-- Trecho do documento --
↓↓↓
Funk “é som de preto, de favelado, mas, quando toca, ninguém fica parado” - e isso pode ser a chave do Brasil para a cultura mundial
A apresentação daCardi B com Megan Thee Stallion no Grammy 2021 foi tudo aquilo que provavelmente esperávamos. Mãos, toques, dança, uma cama, sexy. Mas também uma total surpresa: a finalização da música foi um funk brasileiro - um remix de “Wap” feito pelo DJ Pedro Sampaio. “Fica de quatro” alternou-se com “Make it jump” (um verso pedindo para - vamos ser diretos - sacudir a bunda) e criou a síntese de um belíssimo funk do Rio. Baixaria no palco dos Grammys.
A reação das redes, imediata, variou: no Twitter, alegria. Nas redes sociais de pessoas mais velhas, mais conservadoras e amantes do “bom e velho rock ‘n’ roll”, não foi nada positivo.
↑↑↑
-- Conjunto de tarefas --
[a] Diga se cada afirmação concorda com o texto sobre o funk no Grammy, respondendo sim ou não e citando as palavras do texto que decidem a questão: (i) O remix de "Wap" usado no final da apresentação foi feito pelo DJ Pedro Sampaio. (ii) No Twitter, a reação à apresentação foi negativa. (iii) A apresentação de Cardi B com Megan Thee Stallion aconteceu no Grammy 2020.
[b] Retome o texto sobre o funk no Grammy e continue-o a partir da última frase.

-- Informações fornecidas --
↓↓↓
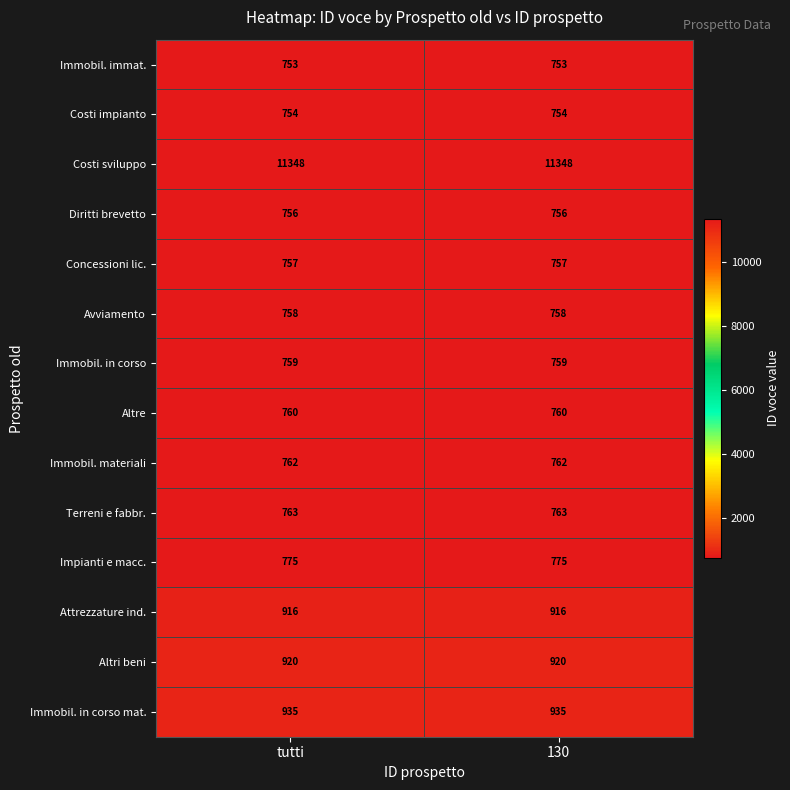

What is the smallest value displayed?

753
↑↑↑
-- Respostas escritas --
[a]
(i) Sim: "um remix de “Wap” feito pelo DJ Pedro Sampaio".
(ii) Não: "no Twitter, alegria".
(iii) Não: "com Megan Thee Stallion no Grammy 2021".

[b]
As críticas dos conservadores não foi uma surpresa. A repulsa ao funk carioca vem desde o final dos anos 1990, quando surgiu. Afinal, é o pesadelo do “bom cidadão”: música feita por pretos, pobres, tocada em festas na rua regadas a bebida e sexo. Letras sensuais, sobre a vida na favela, ostentação… E mais sexo. Contra a moral.
Mas… A ideia de odiar o funk não faz sentido em um mundo onde existiu Marilyn Manson ("Não quero bater em você / mas a única coisa entre o nosso amor / é um nariz sangrento / e um lábio arrebentado.", “Pistol Whipped”) e em um país no qual Raimundos foi um sucesso (“No coletivo o que manda é a lei do pau / Quem tem esfrega nos outros / Quem não tem só se dá mal”, “Esporrei na Manivela”).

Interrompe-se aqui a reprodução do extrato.